◆ **What is needed**
Lines before the one containing "więcej zdjęć z" are to be left out; that line and all after it, through the end of the material below, are to be written out exactly.

◆ **Information provided**
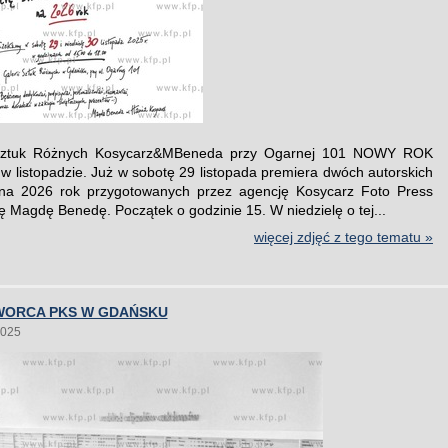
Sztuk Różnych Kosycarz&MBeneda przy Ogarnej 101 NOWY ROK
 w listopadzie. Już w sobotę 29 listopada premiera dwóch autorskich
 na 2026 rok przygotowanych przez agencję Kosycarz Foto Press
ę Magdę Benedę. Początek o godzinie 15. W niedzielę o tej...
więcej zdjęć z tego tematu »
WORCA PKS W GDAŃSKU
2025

◆ **Result of this task**
więcej zdjęć z tego tematu »
WORCA PKS W GDAŃSKU
2025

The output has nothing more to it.